Exercise material Start Marker
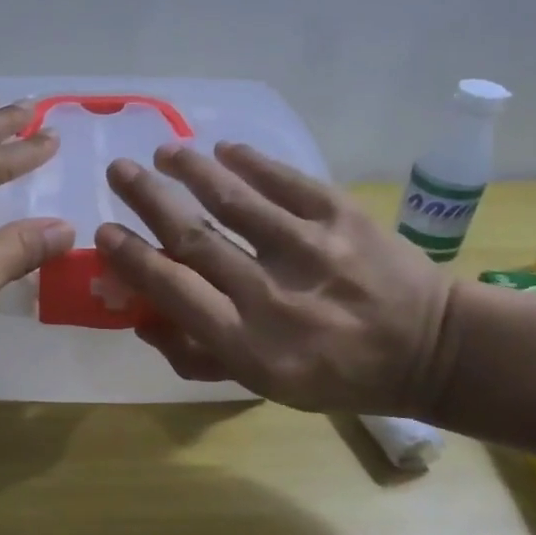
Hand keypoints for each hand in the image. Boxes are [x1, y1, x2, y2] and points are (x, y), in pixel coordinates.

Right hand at [95, 142, 456, 414]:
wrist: (431, 350)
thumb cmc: (337, 375)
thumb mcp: (264, 385)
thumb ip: (198, 356)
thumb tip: (141, 317)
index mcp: (251, 346)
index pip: (174, 291)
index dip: (132, 258)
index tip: (105, 231)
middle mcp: (273, 296)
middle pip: (195, 238)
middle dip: (148, 199)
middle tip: (119, 170)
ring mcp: (311, 250)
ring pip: (234, 200)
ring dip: (190, 169)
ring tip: (163, 151)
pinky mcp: (343, 217)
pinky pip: (286, 181)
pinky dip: (251, 162)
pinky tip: (223, 149)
Exercise material End Marker
Exercise description
Word for word, print the material above, but without its pictures.

Task result
Hand keypoints for each hand in the image. Boxes are [x1, y1, x2, y2] and points are (x, y), in pixel coordinates.

Right hand at [95, 142, 456, 414]:
wrist: (431, 350)
thumb cmc: (337, 375)
thumb mcp: (264, 385)
thumb ip: (198, 356)
thumb tip: (141, 317)
index mcp: (251, 346)
index pip: (174, 291)
index dip: (132, 258)
index tip: (105, 231)
middle mcp: (273, 296)
middle pip: (195, 238)
middle dip: (148, 199)
middle tip: (119, 170)
ring mcp: (311, 250)
ring pip: (234, 200)
ring dip: (190, 169)
ring tip: (163, 151)
pinky mcp: (343, 217)
pinky pip: (286, 181)
pinky dip: (251, 162)
pinky tip: (223, 149)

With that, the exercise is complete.